Why Alaska Will Become the Drone Capital of America
When the word “drone” makes the news, it usually means that someone far, far away has just been blown to pieces.
Yesterday was a little different.
The Federal Aviation Administration announced on Monday its long-anticipated list of states that will serve as test sites for the next generation of drones. To be clear, these aren’t your military-grade drones. These are the friendlier, nonlethal commercial drones. (Think Amazon, not Afghanistan.)
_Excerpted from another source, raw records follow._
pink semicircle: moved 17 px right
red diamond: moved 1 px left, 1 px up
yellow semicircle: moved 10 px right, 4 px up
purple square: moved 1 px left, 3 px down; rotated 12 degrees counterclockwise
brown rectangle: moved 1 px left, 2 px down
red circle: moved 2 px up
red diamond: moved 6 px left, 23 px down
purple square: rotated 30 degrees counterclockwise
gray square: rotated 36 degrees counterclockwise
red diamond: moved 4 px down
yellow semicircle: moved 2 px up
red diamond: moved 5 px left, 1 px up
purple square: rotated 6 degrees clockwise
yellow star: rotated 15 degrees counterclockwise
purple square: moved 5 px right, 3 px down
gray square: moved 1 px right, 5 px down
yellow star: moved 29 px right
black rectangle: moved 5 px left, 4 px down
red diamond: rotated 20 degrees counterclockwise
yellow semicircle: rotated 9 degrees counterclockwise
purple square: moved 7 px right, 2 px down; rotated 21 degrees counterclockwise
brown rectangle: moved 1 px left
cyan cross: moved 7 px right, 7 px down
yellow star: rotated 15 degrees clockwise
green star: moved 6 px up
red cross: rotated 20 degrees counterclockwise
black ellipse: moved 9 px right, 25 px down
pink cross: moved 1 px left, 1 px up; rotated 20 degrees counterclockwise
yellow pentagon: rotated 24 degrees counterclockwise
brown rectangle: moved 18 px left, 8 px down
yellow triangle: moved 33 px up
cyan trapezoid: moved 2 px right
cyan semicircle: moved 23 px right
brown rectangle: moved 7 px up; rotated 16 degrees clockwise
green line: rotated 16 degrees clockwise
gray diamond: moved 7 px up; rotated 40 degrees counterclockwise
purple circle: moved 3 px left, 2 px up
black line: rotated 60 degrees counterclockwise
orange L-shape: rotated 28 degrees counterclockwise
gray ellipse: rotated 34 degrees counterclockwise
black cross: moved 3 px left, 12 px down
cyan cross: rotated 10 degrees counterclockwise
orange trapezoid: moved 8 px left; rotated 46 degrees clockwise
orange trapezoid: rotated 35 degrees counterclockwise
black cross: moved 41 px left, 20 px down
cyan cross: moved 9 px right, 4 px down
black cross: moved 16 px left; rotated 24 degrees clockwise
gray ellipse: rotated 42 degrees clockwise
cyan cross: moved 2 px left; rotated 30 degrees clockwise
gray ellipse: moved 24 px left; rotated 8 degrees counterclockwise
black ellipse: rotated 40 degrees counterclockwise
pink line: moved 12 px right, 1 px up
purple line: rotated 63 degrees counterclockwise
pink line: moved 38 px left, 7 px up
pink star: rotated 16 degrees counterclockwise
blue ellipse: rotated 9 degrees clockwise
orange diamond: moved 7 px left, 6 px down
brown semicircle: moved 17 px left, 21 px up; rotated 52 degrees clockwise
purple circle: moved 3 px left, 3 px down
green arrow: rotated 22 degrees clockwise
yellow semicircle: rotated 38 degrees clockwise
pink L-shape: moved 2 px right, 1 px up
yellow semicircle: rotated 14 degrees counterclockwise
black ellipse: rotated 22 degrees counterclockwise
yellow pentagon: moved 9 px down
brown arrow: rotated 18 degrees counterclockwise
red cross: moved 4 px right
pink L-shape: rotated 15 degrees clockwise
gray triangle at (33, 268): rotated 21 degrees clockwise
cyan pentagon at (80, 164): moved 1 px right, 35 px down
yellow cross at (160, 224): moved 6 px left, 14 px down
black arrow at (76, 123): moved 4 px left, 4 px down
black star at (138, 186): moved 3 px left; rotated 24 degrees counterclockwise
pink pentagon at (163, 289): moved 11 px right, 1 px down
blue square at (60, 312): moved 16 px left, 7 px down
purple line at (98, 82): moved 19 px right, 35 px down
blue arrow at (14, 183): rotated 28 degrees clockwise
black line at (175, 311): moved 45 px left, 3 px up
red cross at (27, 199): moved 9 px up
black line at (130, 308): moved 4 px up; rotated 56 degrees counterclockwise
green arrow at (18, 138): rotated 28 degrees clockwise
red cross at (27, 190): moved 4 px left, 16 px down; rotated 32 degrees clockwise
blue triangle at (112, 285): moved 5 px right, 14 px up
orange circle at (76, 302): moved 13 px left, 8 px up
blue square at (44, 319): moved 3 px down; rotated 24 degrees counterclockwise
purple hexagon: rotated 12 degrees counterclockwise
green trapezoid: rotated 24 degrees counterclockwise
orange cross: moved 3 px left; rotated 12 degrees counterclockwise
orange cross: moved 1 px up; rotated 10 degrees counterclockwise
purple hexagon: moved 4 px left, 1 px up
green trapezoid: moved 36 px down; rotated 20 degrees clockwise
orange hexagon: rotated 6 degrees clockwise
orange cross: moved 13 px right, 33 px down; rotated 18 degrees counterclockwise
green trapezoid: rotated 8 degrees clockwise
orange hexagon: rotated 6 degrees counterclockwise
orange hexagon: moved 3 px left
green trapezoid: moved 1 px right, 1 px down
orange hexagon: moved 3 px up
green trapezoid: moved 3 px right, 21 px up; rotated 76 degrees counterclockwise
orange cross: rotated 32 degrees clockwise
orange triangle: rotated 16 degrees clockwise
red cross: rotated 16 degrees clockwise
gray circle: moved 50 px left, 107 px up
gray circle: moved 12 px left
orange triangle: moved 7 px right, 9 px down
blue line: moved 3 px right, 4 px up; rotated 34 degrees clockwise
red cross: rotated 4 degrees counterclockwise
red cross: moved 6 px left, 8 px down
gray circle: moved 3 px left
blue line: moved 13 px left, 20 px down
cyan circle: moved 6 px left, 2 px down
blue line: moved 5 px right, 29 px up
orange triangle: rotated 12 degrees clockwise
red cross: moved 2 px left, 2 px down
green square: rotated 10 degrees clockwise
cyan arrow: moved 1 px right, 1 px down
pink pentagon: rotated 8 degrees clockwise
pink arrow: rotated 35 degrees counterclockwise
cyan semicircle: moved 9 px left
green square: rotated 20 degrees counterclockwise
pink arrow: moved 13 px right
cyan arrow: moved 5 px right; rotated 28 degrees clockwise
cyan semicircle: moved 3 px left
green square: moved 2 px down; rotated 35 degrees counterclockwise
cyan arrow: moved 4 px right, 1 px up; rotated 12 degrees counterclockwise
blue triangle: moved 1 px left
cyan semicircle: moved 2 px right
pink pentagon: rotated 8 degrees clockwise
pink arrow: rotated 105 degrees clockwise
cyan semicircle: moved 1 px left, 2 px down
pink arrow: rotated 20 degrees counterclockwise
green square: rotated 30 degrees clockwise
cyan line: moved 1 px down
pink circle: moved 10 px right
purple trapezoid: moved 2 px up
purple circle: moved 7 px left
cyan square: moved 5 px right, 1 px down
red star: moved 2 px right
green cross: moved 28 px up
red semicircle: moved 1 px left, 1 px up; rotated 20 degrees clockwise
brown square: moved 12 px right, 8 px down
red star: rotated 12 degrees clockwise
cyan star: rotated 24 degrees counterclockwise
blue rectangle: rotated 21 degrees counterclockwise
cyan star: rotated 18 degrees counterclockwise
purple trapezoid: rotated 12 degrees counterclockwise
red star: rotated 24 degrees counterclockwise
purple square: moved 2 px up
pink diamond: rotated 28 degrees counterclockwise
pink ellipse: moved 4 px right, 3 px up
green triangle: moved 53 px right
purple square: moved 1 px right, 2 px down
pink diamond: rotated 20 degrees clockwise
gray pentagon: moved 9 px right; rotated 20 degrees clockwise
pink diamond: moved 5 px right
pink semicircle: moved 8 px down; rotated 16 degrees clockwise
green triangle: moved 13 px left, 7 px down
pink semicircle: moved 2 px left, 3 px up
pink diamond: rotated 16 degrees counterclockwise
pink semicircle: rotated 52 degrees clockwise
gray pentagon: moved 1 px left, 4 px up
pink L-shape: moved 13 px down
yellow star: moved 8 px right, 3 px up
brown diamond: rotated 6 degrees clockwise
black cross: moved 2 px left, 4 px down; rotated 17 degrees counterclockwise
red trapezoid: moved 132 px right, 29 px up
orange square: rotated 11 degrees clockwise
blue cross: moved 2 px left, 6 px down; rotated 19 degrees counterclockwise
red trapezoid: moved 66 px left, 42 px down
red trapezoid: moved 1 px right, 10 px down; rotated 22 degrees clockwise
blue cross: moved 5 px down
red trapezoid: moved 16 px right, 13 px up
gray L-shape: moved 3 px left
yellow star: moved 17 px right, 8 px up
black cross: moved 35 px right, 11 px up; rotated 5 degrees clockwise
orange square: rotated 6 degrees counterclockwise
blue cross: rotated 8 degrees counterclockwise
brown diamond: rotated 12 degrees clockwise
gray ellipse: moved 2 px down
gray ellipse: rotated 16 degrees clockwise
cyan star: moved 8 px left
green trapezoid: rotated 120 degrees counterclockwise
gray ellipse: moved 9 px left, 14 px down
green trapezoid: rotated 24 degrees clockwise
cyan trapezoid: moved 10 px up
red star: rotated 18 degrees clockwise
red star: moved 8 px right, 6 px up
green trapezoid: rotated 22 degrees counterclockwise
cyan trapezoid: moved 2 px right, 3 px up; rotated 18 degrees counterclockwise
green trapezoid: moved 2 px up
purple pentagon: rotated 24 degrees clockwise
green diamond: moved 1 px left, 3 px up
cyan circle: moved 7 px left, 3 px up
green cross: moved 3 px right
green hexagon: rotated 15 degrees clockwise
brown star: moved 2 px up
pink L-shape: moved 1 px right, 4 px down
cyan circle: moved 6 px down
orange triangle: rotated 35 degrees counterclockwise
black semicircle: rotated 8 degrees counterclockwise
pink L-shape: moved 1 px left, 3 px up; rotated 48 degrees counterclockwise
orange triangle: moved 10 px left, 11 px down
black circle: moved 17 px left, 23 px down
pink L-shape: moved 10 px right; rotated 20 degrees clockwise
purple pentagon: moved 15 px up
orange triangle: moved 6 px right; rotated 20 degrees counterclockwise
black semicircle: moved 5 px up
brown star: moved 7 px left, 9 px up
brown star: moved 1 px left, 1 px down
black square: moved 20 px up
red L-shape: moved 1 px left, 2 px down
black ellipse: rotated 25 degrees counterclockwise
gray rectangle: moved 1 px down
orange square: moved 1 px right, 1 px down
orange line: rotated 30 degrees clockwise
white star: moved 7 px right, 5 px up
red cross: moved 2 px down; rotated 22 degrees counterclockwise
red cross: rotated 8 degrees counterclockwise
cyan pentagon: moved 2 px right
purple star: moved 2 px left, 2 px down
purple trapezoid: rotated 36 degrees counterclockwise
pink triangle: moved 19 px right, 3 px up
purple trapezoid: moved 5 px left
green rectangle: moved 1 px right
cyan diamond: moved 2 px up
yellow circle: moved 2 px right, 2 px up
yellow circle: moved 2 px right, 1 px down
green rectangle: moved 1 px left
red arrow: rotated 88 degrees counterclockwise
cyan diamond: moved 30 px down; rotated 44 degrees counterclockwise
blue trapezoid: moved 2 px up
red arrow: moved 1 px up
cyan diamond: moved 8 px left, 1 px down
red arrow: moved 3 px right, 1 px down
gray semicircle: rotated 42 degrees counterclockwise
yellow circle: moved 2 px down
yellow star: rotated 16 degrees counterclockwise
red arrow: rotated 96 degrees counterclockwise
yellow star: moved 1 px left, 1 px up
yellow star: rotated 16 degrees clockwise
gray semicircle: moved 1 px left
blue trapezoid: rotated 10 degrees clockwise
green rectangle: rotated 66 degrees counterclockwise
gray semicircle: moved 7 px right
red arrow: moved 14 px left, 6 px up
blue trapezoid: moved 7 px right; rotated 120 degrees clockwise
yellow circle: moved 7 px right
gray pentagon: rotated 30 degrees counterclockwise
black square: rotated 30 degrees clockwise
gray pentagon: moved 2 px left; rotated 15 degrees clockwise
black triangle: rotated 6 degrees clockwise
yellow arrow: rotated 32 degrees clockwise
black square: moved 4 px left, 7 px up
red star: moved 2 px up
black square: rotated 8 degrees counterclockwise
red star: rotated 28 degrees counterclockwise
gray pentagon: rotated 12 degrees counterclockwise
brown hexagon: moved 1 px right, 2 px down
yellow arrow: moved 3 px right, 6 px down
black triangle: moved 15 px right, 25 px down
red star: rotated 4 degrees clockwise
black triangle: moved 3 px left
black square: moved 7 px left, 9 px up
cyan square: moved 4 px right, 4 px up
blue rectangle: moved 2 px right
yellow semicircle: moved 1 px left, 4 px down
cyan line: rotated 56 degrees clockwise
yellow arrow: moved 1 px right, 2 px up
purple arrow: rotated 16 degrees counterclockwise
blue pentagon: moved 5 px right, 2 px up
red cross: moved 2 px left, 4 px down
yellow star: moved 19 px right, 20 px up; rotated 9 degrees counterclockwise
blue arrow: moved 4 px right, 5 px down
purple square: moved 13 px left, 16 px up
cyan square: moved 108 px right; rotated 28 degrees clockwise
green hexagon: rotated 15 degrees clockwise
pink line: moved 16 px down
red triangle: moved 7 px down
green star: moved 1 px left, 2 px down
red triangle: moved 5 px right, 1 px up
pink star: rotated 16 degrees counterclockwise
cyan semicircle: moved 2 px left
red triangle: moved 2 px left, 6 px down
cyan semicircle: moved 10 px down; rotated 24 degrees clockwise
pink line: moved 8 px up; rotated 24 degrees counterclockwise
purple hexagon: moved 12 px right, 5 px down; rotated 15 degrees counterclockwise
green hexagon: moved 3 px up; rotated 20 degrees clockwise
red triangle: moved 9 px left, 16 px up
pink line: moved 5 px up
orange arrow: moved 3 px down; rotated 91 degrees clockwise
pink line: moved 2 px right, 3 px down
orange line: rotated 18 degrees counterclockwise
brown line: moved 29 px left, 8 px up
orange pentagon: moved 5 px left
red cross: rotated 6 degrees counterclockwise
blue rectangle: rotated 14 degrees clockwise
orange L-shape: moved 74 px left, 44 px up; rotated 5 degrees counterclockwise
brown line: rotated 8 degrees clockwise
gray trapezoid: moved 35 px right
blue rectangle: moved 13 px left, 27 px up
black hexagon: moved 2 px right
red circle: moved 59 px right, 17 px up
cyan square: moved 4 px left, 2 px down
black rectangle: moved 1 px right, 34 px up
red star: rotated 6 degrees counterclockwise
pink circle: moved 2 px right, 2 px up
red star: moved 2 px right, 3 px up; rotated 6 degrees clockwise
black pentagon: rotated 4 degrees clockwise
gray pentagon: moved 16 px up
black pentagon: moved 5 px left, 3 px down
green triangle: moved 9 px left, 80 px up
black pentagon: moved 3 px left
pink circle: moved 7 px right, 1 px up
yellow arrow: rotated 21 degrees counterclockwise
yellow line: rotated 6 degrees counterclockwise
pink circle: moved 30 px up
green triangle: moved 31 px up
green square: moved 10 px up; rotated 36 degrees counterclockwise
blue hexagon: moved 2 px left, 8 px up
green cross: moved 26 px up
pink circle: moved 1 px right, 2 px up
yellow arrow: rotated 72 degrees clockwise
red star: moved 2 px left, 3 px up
Topping the list of approved sites was Alaska, which wasn’t much of a surprise to those who follow drones: Alaskans have had a long-standing love affair with drones. (No, we’re not talking about those “Palindrones.”)
Alaska is roughly double the size of Texas, has few roads, and in many ways has become “an aviation-centric state” out of necessity. The state also has about six times more pilots per capita than the rest of the nation, and those men and women might find themselves guiding the next generation of drones.
Take, for instance, the Russian fuel tanker that was traveling through the Arctic waters of Alaska last year. It was carrying about 1 million gallons of oil. Rather than risk a potentially perilous journey to its port in Nome, Alaska, researchers deployed a small drone—an Aeryon Scout—to survey ice conditions before the tanker decided on its course. Drone researchers say the implications are great for Alaska.
“The Arctic is the canary in the mine for climate change,” Greg Walker, the program manager of the University of Alaska’s Unmanned Aircraft Program, recently told the Alaska Dispatch. “The Arctic has lots of need, it’s very understudied, and it’s hard to get there to study it.”
In fact, the first-ever sanctioned commercial drone flight took place over Alaskan seas this past September. ConocoPhillips, the oil giant and gas conglomerate, launched a ScanEagle UAV over the Chukchi Sea. Though the company has kept mum about its drone plans, it’s widely understood that it wants to use drones to monitor and prevent any oil spills.
BP test-piloted drones in 2012 over Alaska to monitor pipelines and oil fields. The resulting video (if you can ignore the blatant BP propaganda) explains exactly how the operation works.
“It’s a job to study a river flooding in Tennessee,” Walker said. “It’s really a job to study a river flooding on the North Slope.”